One thing I like to do for instance, and recommend, is to try to plan at least one activity that is important to you for each holiday you celebrate. If you just love sledding, baking or caroling make sure it is on the holiday list. Feel free to initiate activities with family and friends, making sure everyone has a chance to join in on the fun. A simple phone call could turn into a fun filled day.

Consider volunteer activities too if you are looking for things to add to your list. You may be surprised at the amount of opportunities there are during this season. Many churches and other organizations hold dinners and other events. Joining in the fun not only feels good but can introduce you to new friends in your community. Making a plan well in advance can give you something to look forward to and help you feel a greater sense of control.

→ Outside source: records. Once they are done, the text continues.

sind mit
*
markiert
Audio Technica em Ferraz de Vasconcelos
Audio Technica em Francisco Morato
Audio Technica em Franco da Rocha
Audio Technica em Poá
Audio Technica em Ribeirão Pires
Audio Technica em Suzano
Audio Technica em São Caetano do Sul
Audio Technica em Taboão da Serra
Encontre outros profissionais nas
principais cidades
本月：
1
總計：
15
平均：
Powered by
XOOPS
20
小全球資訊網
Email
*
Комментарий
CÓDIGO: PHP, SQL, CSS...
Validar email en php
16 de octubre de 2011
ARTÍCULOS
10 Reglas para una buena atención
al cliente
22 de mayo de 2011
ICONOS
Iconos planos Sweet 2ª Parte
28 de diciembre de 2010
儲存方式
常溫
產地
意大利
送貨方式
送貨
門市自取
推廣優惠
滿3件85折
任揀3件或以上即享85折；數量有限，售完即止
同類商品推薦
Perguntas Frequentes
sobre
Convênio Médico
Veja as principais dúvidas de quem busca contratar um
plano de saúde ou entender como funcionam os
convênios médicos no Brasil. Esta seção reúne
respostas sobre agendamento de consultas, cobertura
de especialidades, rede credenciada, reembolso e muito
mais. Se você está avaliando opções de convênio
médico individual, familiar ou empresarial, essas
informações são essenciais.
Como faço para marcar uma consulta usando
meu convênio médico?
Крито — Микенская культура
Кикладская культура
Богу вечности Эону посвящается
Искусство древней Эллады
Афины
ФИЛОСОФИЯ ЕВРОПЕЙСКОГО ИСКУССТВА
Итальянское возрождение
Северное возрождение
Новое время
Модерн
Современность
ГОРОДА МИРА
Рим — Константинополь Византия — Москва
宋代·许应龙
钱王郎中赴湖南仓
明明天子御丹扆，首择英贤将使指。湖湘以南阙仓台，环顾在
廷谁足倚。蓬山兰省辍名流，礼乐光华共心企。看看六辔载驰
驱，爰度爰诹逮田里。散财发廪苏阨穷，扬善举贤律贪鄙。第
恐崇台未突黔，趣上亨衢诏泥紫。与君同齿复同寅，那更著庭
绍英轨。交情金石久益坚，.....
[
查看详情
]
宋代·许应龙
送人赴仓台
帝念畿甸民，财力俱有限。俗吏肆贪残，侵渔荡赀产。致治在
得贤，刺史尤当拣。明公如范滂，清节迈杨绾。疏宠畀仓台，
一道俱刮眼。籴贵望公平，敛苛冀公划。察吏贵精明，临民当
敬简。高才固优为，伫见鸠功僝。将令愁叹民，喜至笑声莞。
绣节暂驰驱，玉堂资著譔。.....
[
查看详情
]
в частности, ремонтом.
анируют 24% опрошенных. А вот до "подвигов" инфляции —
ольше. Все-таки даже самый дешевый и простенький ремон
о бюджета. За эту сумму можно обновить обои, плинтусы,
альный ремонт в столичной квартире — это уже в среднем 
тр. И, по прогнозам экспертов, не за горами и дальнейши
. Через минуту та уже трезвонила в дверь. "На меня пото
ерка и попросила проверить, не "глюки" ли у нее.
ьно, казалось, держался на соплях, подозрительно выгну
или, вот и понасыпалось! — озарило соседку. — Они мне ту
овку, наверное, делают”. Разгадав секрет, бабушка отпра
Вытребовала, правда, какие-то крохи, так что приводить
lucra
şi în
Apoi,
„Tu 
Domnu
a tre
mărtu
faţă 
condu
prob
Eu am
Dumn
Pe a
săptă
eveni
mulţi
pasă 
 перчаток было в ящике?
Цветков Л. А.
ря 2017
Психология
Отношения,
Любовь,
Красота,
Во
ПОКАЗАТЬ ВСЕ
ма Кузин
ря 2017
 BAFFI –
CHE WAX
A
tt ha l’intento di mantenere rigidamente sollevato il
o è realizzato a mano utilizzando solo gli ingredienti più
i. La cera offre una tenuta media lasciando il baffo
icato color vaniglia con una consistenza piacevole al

Hopefully planning ahead can help ease some holiday tension.

Being able to accept offers to help shop, wrap or cook can make a difference. Some people may not know how best to help, especially if your needs and desires have changed from last year. Most people are happy to help as long as they understand clearly what you want and they have enough time to provide the support. Don’t be afraid to ask for help or offer even though both can be hard. Sometimes a helping hand or homemade gift or meal means immensely more to someone than a gift card.

Offering help can come in many forms and sometimes may even have to come forcefully. By not taking no for an answer it shows people they are cared for. It’s easy to think an invitation may only be extended out of obligation, showing otherwise by setting a place only takes a few minutes.

Spreading joy can be as simple as sharing smiles and a friendly attitude everywhere you go. Handmade or carefully selected gifts never hurt either during this season. Staying warm and eating wonderful food can brighten anyone’s spirits, don’t forget to extend an extra invite or two this year.

Recent times have turned life upside down for many people. You never know who may be struggling and who you are able to help. Offering help is one of the best gifts you are able to give. Shoveling a neighbor’s walk, helping at a church dinner or just making a phone call to chat with a friend, don’t take too much time and can make someone’s day.

You can be the change you want to see this holiday season by looking out for yourself with self care as well as extending a hand to help others feel the holiday cheer.